ページ抜粋
····················

これらは、1種又は2種以上を使用できる。
例えば、(メタ)アクリル酸アルキルエステルが、耐侯性の観点からは好ましい。(メタ)アクリル酸アルキルエステルとしては、上記例示の中でも特に、2−エチルヘキシルアクリレート、メチルメタクリレート、シクロヘキシルメタクリレートが好ましい。アクリル系ポリマー成分がこのようなモノマー由来の構成単位を含むことにより、耐侯性を更に向上させることができる。
上記アクリル系ポリマー成分中、(メタ)アクリル酸エステル由来の構成単位の含有量は、特に限定されないが、例えば、50質量%以上であることが好ましく、70質量%以上であることがより好ましく、80質量%以上であることが更に好ましく、90質量%以上であることが特に好ましい。また、該(メタ)アクリル酸エステル由来の構成単位の含有量は、その上限値は特に限定されず、100質量%であってもよいが、例えば99質量%以下であることが好ましい。また、耐汚染性向上の為に、アクリル系ポリマー成分が、シクロヘキシルメタクリレート由来の構成単位を含むことが好ましい。アクリル系ポリマー成分中、シクロヘキシルメタクリレート由来の構成単位の含有量は、5〜50質量%が好ましく、10〜40質量%がより好ましい。

····················

提供資料
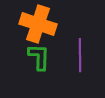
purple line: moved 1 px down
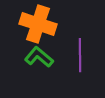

····················

課題
1. アクリル系ポリマー成分に関する抜粋では、シクロヘキシルメタクリレート由来の構成単位の含有量はどの範囲が好ましいとされているか。
2. アクリル系ポリマー成分に関する抜粋の最後の文に続けて、その先を書いてください。
データは別の出典から得たものである。

各課題の解答
1. 5〜50質量%が好ましく、10〜40質量%がより好ましい。

2.
上記アクリル系ポリマー成分を得るために、上述した(メタ)アクリル酸エステルの他、後述する架橋構造を形成し得る官能基を有する不飽和モノマー、例えば、アクリル酸、メタクリル酸、マレイン酸、フマル酸、クロトン酸、イタコン酸、無水マレイン酸等の酸基を有する不飽和モノマー類;2−ヒドロキシエチル(メタ)アクリレート、2−ヒドロキシプロピル(メタ)アクリレート、3−ヒドロキシプロピル(メタ)アクリレート、2−ヒドロキシブチル(メタ)アクリレート、4−ヒドロキシブチル(メタ)アクリレート等の水酸基を有する不飽和モノマー類;グリシジル(メタ)アクリレート等のエポキシ基を有する不飽和モノマー類;ジメチルアミノエチル(メタ)アクリレート、ジエチルアミノエチル(メタ)アクリレート等のアミノ基を有する不飽和モノマー類;ジアセトンアクリルアミド、アセトアセトキシエチル(メタ)アクリレート等の活性カルボニル基(後述するケトン、アルデヒド等のエステル基、カルボキシル基を除くカルボニル基を有する官能基)を有する不飽和モノマー類;上記以外の、後述する架橋構造を形成し得る官能基を有する不飽和モノマー類が好適なものとして挙げられ、これらの1種又は2種以上を使用できる。
上記アクリル系ポリマー成分中、架橋構造を形成し得る官能基を有する不飽和モノマー由来の構成単位の含有量は、特に限定されないが、例えば、1質量%以上であることが好ましく、2質量%以上であることがより好ましく、3質量%以上であることが更に好ましい。また、該架橋構造を形成し得る官能基を有する不飽和モノマー由来の構成単位の含有量は、例えば50質量%以下であることが好ましく、30質量%以下であることがより好ましく、20質量%以下であることが更に好ましく、10質量%以下であることが特に好ましい。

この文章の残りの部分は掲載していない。